Work instructions: Print exactly the lines below between the line holding "Ideal for excellent customer service." and the line holding "with any other", inclusive, and nothing more.

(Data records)
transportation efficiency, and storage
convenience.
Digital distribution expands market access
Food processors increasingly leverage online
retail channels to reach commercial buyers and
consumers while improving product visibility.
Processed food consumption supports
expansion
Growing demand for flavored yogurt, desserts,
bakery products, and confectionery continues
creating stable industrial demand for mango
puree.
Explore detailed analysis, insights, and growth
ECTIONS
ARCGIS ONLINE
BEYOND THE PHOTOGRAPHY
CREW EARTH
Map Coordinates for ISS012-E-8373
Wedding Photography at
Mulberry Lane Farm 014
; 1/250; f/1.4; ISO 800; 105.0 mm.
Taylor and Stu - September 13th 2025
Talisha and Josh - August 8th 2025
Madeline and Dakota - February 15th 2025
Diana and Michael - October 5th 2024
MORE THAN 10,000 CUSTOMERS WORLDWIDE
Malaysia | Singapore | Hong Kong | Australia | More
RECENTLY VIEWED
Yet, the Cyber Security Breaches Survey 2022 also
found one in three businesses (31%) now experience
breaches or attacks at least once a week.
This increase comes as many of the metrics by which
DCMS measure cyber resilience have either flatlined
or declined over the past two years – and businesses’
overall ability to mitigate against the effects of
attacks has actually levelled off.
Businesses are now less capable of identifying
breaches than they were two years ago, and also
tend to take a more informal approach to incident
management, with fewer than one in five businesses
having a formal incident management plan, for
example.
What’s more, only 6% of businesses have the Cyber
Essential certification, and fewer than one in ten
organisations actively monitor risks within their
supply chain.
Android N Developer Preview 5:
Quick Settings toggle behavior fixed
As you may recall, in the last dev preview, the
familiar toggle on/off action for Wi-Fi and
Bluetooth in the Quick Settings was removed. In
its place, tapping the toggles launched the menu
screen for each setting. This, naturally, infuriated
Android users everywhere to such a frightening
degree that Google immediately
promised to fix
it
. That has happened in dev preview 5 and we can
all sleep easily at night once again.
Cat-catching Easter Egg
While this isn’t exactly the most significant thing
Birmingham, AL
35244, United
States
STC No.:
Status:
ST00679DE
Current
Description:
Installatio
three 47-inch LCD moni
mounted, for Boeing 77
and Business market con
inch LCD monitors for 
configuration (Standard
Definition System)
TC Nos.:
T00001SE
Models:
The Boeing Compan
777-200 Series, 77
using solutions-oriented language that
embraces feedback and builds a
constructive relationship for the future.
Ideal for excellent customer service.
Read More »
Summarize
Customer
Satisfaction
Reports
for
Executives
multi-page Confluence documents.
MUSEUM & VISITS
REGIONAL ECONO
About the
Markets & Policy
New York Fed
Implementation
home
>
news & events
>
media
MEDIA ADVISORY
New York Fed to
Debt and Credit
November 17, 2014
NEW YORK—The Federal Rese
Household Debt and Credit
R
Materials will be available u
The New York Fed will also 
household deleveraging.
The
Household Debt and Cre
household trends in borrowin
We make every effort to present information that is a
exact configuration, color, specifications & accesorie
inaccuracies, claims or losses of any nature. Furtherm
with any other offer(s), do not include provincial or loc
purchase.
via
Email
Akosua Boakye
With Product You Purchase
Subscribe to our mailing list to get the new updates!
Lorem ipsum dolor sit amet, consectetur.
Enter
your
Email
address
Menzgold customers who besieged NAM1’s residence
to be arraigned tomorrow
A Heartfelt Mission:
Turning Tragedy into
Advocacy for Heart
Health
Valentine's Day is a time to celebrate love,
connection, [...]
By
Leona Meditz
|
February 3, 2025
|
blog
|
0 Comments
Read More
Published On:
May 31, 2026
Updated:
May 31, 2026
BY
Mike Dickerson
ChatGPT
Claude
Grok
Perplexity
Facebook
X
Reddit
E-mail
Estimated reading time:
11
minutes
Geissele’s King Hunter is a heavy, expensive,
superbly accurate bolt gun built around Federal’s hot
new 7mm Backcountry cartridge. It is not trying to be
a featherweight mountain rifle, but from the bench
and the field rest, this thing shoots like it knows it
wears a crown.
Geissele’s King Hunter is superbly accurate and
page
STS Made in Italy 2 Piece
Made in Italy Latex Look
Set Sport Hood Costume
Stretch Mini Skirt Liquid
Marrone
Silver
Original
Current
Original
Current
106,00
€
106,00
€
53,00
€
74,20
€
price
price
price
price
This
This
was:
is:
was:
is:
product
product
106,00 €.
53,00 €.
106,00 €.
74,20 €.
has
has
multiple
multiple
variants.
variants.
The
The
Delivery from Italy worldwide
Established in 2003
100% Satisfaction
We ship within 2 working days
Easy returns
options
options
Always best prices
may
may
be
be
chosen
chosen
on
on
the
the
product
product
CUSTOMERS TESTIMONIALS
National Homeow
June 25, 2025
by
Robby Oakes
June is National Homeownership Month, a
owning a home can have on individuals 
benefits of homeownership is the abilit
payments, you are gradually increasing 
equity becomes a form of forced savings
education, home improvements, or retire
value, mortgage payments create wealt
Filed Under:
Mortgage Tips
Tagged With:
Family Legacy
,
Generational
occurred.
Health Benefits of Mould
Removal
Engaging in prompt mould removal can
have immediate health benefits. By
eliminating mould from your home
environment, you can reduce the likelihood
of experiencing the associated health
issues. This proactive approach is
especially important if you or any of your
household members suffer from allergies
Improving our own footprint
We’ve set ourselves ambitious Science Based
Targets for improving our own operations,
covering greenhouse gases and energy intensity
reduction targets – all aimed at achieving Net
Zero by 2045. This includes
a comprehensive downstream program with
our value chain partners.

Reply:
Ideal for excellent customer service.
Read More »
Summarize
Customer
Satisfaction
Reports
for
Executives
multi-page Confluence documents.
MUSEUM & VISITS
REGIONAL ECONO
About the
Markets & Policy
New York Fed
Implementation
home
>
news & events
>
media
MEDIA ADVISORY
New York Fed to
Debt and Credit
November 17, 2014
NEW YORK—The Federal Rese
Household Debt and Credit
R
Materials will be available u
The New York Fed will also 
household deleveraging.
The
Household Debt and Cre
household trends in borrowin
We make every effort to present information that is a
exact configuration, color, specifications & accesorie
inaccuracies, claims or losses of any nature. Furtherm
with any other offer(s), do not include provincial or loc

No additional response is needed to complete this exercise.